The Hollywood style is grandiose. I am used to bombast and inflation, every picture described as “colossal,” “magnificent,” “unsurpassable,” “epic of epics.” But the people who make such announcements do not really believe them, you can hear the cynicism in their voices, sense it in their ridiculously purple prose. But in Chance’s voice there is a strength of conviction, of sincerity, which is almost moving.
Suddenly Chance looks exhausted. He fumbles for the square of paper under his plate, picks it up, stares at it. Stares at it in the same queer way he had earlier stared at his empty plate, face vapid and waxen. Is it some kind of epileptic seizure?
“Mr. Chance?” I say. “Mr. Chance?” Neither he nor Yukio moves. The houseboy remains standing behind his employer’s chair, face empty, blank as his master’s. “Yukio,” I say, “get Mr. Chance a glass of water. I don’t think he’s well.”

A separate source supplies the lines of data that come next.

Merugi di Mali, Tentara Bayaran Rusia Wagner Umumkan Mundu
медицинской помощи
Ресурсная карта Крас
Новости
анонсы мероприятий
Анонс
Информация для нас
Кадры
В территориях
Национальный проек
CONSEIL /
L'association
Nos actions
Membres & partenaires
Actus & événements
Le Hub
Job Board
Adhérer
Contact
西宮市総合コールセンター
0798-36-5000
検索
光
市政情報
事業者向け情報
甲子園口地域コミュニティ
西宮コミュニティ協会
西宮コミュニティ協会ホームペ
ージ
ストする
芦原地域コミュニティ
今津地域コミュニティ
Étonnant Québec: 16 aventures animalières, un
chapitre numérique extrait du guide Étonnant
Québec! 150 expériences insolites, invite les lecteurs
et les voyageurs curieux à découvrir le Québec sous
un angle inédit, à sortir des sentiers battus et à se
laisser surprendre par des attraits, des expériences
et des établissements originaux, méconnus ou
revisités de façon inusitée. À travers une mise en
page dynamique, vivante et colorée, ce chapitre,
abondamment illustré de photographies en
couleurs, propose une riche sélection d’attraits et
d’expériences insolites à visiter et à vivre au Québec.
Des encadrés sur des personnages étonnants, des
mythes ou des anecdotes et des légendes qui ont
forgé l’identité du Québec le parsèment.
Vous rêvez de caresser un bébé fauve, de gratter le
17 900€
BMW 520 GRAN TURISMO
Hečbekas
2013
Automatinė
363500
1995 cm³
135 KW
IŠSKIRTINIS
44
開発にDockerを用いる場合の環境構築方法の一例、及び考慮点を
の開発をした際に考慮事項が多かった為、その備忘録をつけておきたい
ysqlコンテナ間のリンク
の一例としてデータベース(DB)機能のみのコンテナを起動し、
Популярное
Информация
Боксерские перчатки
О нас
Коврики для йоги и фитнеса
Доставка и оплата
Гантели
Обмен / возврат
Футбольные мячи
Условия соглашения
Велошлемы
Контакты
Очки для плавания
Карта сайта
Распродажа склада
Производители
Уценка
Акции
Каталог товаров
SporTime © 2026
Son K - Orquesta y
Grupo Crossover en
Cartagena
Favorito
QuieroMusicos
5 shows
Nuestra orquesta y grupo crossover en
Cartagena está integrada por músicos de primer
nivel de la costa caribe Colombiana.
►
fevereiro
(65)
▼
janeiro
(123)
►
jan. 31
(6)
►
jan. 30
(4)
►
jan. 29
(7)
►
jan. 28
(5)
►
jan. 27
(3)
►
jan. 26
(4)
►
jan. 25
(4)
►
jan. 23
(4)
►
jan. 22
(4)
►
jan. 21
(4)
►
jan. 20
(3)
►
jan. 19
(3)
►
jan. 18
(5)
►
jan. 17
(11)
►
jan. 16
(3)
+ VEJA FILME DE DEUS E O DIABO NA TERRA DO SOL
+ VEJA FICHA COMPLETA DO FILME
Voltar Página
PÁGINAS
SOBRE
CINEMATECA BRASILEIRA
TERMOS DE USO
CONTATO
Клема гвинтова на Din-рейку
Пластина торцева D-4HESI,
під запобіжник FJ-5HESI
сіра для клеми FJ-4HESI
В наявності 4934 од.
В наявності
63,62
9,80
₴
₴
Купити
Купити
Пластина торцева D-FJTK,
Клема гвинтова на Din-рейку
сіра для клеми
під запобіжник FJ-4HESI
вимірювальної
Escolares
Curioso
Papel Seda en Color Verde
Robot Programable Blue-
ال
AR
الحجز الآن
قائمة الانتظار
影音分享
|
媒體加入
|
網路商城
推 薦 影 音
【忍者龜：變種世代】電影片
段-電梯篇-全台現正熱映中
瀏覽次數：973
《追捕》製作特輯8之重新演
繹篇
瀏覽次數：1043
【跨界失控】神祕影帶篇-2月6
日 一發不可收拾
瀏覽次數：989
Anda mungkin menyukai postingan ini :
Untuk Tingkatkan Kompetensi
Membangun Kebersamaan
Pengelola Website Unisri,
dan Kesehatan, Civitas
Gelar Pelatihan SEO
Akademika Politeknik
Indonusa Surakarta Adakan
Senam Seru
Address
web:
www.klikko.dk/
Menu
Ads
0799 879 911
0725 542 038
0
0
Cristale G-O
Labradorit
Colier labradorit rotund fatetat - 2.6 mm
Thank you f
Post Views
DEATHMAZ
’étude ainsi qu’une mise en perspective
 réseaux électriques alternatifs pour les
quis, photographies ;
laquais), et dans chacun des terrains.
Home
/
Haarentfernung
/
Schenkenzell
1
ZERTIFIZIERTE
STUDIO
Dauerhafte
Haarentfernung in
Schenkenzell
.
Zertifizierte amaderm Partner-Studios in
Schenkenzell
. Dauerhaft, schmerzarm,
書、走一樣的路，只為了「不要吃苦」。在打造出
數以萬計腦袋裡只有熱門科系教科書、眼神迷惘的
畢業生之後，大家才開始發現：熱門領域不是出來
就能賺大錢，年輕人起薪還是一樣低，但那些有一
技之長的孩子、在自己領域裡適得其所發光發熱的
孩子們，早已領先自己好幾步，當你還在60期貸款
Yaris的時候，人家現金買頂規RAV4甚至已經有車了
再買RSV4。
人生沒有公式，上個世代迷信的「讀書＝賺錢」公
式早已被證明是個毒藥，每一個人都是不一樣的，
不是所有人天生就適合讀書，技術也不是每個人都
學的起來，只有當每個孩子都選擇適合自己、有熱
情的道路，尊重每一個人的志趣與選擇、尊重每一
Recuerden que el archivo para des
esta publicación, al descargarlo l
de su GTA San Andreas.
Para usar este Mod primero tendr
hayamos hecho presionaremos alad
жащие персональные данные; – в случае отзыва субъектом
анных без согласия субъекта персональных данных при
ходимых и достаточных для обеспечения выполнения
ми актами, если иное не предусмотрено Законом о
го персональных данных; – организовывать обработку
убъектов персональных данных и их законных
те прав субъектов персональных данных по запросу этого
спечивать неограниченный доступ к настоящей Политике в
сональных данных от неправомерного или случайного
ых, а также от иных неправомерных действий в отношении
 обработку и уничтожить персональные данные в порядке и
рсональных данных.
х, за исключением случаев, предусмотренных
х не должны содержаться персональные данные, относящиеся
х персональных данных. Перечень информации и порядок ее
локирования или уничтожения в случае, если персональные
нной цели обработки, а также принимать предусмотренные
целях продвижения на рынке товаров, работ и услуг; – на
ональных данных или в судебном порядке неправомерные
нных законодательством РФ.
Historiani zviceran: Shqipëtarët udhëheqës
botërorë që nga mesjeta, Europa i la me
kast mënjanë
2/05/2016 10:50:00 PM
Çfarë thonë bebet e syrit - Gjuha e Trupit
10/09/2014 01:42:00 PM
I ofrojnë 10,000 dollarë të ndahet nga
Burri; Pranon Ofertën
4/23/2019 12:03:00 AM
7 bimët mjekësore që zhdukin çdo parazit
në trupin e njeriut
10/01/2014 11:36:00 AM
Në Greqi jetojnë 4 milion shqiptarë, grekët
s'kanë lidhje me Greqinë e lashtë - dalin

Yukio does not move but Chance does. He raises his hand and holds out the scrap of paper to me. “I’d like you to have this. As a souvenir of the evening. I have no further need of it.” He rises from his chair and slips it into my palm, the way an uncle slips a nickel into the hand of a favourite nephew. I mumble an embarrassed nephew’s thanks. “Harry,” he says, “I want you to know how important this evening has been to me. I do not feel nearly so alone. You believe as I do, that the mind’s highest struggle is to interpret the world, in whatever guise that interpretation takes – science, philosophy, history, literature, painting…” His voice dies away. He clears his throat. “And we shall offer another. We shall make a great motion picture. Won’t we, Harry?”
“Yes,” I say. And half-believe it.
“Now, if you’ll excuse me, I’m very tired.”
We shake hands and Yukio leads me back through the bare house. I feel some guilt that I have not confessed to Chance that he is seeking help for making the great American film from a Canadian. But there is the question of money. And I have found that Americans, by and large, recognize no distinction between us. Why should I?
I start the car and turn down the drive. As I do, my headlights sweep over a set of French doors which open onto the garden. It is only for an instant, but I believe I have glimpsed Damon Ira Chance alone, in that vast marble desert of a ballroom, standing upright on a chair, in the dark.